Kamis, 02 April 2026

Follow us:

infobrand

AI untuk Kreativitas: Mesin Boleh Membantu, Manusia Tetap Sutradara

AI untuk Kreativitas: Mesin Boleh Membantu, Manusia Tetap Sutradara Tri Raharjo, CEO TRAS N CO Indonesia, Ketua Umum Asosiasi Brand Indonesia (ABI)

Salah satu perdebatan yang paling sering muncul di era AI adalah soal kreativitas.

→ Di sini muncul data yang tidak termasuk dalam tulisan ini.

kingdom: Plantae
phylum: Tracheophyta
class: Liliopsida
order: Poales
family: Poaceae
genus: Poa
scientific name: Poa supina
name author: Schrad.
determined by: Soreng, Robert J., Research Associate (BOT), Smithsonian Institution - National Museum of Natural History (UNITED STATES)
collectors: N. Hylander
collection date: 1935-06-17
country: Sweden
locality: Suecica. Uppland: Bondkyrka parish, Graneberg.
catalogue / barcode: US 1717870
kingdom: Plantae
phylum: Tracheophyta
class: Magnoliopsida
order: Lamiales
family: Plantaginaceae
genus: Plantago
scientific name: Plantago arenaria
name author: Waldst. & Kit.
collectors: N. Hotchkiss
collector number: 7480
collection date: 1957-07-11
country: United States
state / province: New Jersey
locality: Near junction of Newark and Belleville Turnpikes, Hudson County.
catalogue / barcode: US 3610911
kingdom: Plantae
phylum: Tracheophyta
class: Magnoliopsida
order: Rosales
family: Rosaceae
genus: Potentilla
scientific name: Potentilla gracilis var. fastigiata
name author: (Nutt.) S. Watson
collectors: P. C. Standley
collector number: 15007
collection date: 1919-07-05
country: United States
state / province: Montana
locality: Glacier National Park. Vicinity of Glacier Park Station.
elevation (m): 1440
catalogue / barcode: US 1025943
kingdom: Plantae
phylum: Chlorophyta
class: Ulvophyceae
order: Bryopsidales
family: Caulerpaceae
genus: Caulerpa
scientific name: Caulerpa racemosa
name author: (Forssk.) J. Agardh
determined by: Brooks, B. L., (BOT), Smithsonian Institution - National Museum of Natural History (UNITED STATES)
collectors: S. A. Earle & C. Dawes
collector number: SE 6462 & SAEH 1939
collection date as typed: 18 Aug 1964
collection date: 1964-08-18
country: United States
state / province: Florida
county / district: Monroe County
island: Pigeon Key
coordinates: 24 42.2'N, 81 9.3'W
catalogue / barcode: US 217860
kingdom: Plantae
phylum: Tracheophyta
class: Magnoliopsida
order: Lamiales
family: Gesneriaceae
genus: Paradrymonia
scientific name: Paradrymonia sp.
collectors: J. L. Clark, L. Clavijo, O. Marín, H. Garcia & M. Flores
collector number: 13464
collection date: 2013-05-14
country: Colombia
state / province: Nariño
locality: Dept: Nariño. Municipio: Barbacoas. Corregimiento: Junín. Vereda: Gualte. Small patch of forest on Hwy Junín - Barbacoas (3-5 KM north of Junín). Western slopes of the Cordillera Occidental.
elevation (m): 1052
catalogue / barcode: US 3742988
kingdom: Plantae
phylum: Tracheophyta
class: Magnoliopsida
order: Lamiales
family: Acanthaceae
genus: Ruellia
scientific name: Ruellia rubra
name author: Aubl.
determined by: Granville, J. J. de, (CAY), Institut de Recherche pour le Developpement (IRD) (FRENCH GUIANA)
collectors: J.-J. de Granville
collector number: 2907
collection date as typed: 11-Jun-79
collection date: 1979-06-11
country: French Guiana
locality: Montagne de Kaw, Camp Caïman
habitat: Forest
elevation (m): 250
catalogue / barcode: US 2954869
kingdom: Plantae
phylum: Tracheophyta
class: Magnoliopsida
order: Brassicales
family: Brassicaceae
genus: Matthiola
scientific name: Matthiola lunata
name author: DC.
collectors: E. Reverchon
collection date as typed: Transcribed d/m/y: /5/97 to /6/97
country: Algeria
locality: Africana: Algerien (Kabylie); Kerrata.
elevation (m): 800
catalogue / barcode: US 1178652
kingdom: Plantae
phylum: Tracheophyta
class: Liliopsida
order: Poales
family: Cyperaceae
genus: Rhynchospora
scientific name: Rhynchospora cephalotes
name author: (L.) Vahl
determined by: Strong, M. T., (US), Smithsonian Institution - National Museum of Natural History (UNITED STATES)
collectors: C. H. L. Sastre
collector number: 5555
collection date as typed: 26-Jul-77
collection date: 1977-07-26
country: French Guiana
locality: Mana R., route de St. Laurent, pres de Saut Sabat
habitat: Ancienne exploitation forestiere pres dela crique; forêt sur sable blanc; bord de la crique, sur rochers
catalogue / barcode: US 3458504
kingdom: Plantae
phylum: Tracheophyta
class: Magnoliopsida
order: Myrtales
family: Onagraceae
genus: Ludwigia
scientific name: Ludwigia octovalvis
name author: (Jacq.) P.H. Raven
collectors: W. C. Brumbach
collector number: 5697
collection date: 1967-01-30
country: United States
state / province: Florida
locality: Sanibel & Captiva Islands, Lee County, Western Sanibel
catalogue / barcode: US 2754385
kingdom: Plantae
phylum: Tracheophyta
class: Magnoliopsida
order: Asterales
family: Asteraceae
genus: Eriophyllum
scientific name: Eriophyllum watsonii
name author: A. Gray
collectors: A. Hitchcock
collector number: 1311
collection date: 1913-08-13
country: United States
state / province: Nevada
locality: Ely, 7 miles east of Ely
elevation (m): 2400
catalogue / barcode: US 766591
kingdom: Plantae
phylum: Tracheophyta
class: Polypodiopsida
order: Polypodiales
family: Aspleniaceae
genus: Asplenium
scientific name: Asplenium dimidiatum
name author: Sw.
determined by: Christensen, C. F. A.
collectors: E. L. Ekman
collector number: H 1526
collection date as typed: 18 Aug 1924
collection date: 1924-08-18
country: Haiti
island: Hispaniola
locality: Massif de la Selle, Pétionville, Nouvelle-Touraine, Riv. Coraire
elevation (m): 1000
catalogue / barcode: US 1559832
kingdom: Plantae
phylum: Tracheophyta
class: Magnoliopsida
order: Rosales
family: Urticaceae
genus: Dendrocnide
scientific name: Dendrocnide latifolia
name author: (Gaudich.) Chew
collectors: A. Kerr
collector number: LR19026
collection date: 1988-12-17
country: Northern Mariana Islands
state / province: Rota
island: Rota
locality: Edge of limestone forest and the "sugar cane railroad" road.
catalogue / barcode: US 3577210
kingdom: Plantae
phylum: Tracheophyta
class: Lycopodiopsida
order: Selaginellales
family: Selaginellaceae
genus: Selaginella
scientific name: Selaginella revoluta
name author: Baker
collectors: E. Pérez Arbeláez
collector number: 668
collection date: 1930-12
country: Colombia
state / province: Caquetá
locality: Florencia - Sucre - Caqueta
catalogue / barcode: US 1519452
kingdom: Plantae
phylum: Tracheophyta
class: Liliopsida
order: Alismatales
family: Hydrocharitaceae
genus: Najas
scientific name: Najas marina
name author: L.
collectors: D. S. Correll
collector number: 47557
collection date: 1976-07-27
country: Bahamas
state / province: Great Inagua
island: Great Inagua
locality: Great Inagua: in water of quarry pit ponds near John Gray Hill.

Banyak yang bertanya, apakah AI akan menggantikan kreativitas manusia? Menurut saya, pertanyaan itu keliru sedari awal, karena isunya bukan tentang menggantikan, melainkan tentang bagaimana mengubah cara kita berkreasi. 

Hari ini AI mampu menulis, mendesain, membuat musik, bahkan menyusun konsep kampanye. Hasilnya cepat, rapi, dan sering kali terlihat cerdas. Dalam hitungan menit, berbagai alternatif ide bisa tersaji. Namun kreativitas sejati bukan sekadar kemampuan menghasilkan sesuatu. Kreativitas adalah kemampuan menentukan apa yang layak dihasilkan, mana yang relevan, dan mana yang sejalan dengan arah brand. 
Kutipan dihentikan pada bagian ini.